Yesterday was arm day. But above all, it was focus day.
When I arrived at the gym I had a clear vision of what I wanted to achieve, right down to the number of sets in each planned exercise.
This isn´t rare for me – on the contrary, I most often have a detailed preconception of what’s going to take place at the gym. This time, however, it didn’t turn out like that.
I had planned to do the following:
Biceps chins 5x10
Triceps pushups 5x30
Inclined Biceps curl 5x6-10
Rocky extensions 5x8-12
Biceps concentration curl 5x6-10
Triceps press, 2 handed, 5x10-14
All good and well… but when I entered the gym it was full of people. Really full. There were people everywhere. And chins seemed to have been deemed the exercise of the day. Trios and quartets of people that were training together were occupying the chins stations, taking turns doing some sets, talking to each other in between, waiting for each other, making a social experience out of their workout sessions... I was forced to make a quick decision: stick to the plan, at the expense of waiting, which would mean low intensity – or change things up in order to get going right away. I went with the latter.
If one sums up the differences between what was intended and what really took place one will find that a lot was changed: the performed exercises, the order of exercises, the number of sets, the number of reps, the super set combinations…
I was happy with the workout when I left the gym. I had withheld a good level of intensity and I could feel the endorphins in my blood.
This experience underlined the following: the most important strength at the gym is the mental strength.
Focus. Engagement. Concentration. Presence. These are the most important things, far outweighing reps numbers, exercise choices and training volume.
It doesn’t matter what methods you adhere to if you do not possess the ability to focus, engage and concentrate.

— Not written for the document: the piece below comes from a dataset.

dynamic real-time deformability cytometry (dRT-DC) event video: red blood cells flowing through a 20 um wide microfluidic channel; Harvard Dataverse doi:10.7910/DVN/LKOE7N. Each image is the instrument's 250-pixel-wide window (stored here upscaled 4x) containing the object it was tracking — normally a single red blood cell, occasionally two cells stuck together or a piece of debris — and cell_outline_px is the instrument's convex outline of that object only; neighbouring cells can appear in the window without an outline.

These abilities will improve over time, just as your physical performance. They are honed every time you go to the gym. This is one of the many reasons why I prefer gym training to all other kinds of athletic endeavors. No other sport lets you develop these aspects of mental strength like gym training does.

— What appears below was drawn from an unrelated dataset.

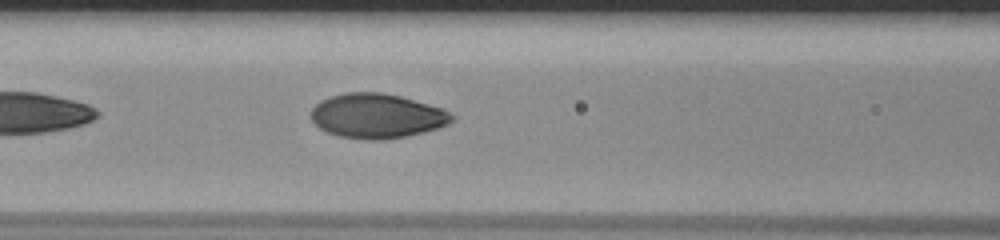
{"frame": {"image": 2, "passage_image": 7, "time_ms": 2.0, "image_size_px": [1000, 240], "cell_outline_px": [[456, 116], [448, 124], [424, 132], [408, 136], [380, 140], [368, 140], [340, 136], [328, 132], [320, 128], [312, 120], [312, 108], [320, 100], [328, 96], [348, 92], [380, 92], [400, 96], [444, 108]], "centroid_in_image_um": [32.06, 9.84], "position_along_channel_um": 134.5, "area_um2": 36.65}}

It is important to develop mental strength. It allows you to improvise like I did yesterday. It allows you to train around injuries. It helps you develop. It enables you to ignore all that is irrelevant. It leads to quality.
When you are mentally strong and in possession of good concentration, engagement and presence it doesn’t matter what kind of day it is, how much people are at the gym, how much time you have to work out that particular day, what awaits you after the gym or what have taken place earlier. The number of bad or mediocre workout sessions will be minimized.
When I started out I was myself much more sensitive to circumstances. Some sessions were great, others were bad. These days I very seldom have a bad workout, bordering on never.
Start by doing the obvious: enter the gym without your phone. Train by yourself or with someone that masters the art of concentration. Don’t talk about irrelevant stuff during the workout.
Over time you will develop your mental strength and your ability to focus. It will take your results to new heights. There is no diet, no method and no supplement that can match the benefits of these abilities.